_GIVEN TASK_. Format the lines of every item below as a JSON list of strings, one string per line, leaving out blank lines and the pictures.

_LISTING_.
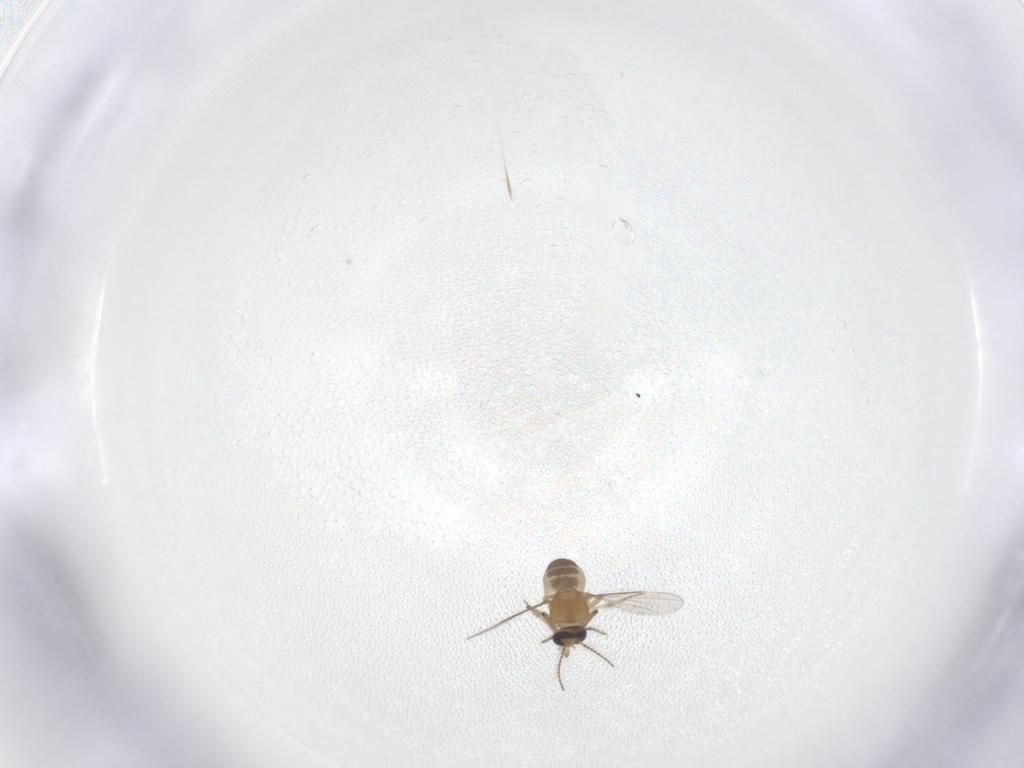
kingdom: Animalia
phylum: Arthropoda
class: Insecta
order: Diptera
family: Ceratopogonidae
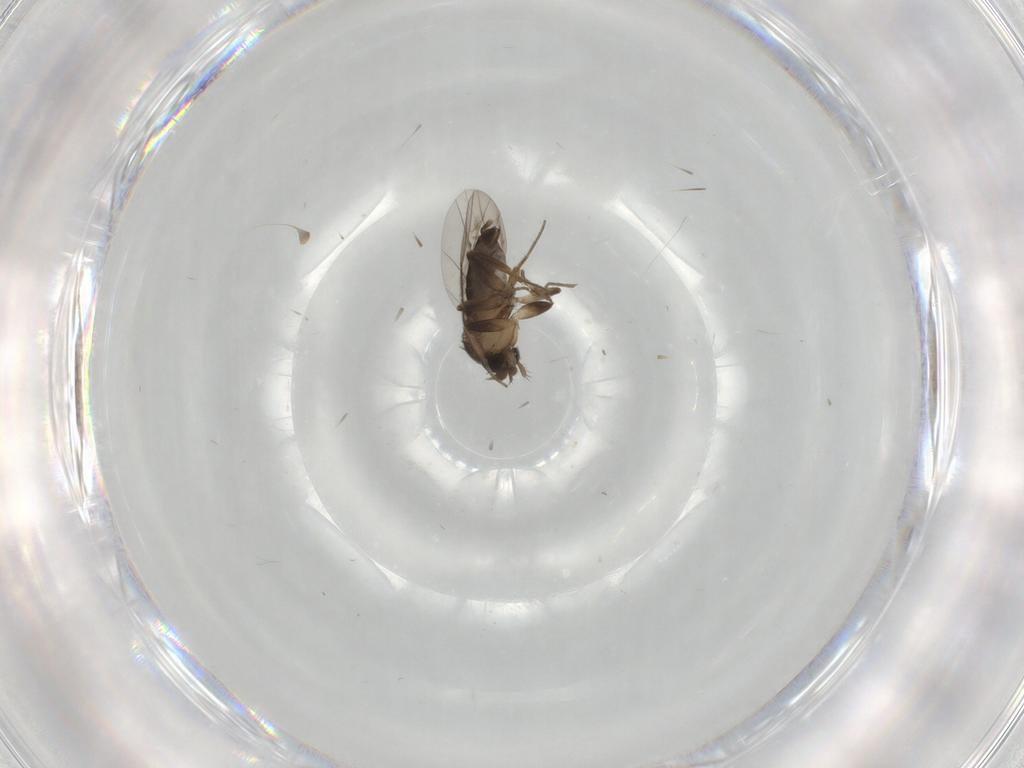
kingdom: Animalia
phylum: Arthropoda
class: Insecta
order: Diptera
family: Phoridae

_EXPECTED ANSWER_.
[
  "kingdom: Animalia",
  "phylum: Arthropoda",
  "class: Insecta",
  "order: Diptera",
  "family: Ceratopogonidae",
  "kingdom: Animalia",
  "phylum: Arthropoda",
  "class: Insecta",
  "order: Diptera",
  "family: Phoridae"
]